L’inflation galope, la monnaie nationale perd du terrain et les finances publiques sont régulièrement pointées du doigt pour leur manque de transparence et de discipline. Pour de nombreux observateurs, la nomination de Muzito est un signal politique fort : celui de placer un homme réputé pour sa rigueur et son franc-parler au cœur de la machine budgétaire.
Mais la mission qui l’attend est loin d’être simple. Avec des recettes limitées, des pressions politiques persistantes et un contrôle parfois défaillant sur certaines régies financières, le nouveau patron du Budget devra naviguer entre contraintes techniques et réalités politiques. Les Congolais, eux, attendent des réformes concrètes, loin des promesses restées lettre morte.
Dans l’opinion publique, les attentes sont claires : une gestion plus rigoureuse, une lutte effective contre les détournements massifs, et une meilleure orientation des dépenses vers les secteurs sociaux tels que l’éducation, la santé et les infrastructures. Des priorités qui pourraient redonner espoir à une population éprouvée par la cherté de la vie.

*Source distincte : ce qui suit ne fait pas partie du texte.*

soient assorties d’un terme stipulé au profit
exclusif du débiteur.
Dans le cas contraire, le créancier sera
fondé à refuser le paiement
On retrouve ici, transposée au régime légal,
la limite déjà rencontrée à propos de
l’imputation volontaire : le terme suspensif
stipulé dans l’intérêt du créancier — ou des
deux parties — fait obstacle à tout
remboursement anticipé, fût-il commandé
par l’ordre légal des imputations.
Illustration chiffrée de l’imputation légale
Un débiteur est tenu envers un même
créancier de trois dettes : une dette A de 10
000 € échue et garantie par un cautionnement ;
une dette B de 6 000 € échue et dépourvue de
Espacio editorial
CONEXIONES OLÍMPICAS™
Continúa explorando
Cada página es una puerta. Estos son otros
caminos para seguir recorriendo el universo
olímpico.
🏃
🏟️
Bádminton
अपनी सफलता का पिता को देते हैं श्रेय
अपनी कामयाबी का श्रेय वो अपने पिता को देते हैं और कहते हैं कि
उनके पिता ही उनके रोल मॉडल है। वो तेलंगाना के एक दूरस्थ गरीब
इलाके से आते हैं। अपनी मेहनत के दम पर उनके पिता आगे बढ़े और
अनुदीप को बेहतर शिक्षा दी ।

Pour y parvenir, Adolphe Muzito devra allier expérience et innovation. S’il réussit à redresser les comptes publics et à instaurer un climat de confiance entre l’État et ses citoyens, son retour au gouvernement pourrait marquer un tournant dans sa carrière politique. Dans le cas contraire, il risquerait d’ajouter son nom à la longue liste de ministres du Budget dont l’action est restée sans impact durable.
Le défi est lancé. Et dans un pays où chaque franc congolais pèse lourd, c’est désormais à l’ancien chef du gouvernement, président du parti Nouvel Élan, de prouver que son retour au sommet n’est pas qu’un geste politique, mais le début d’un véritable redressement économique.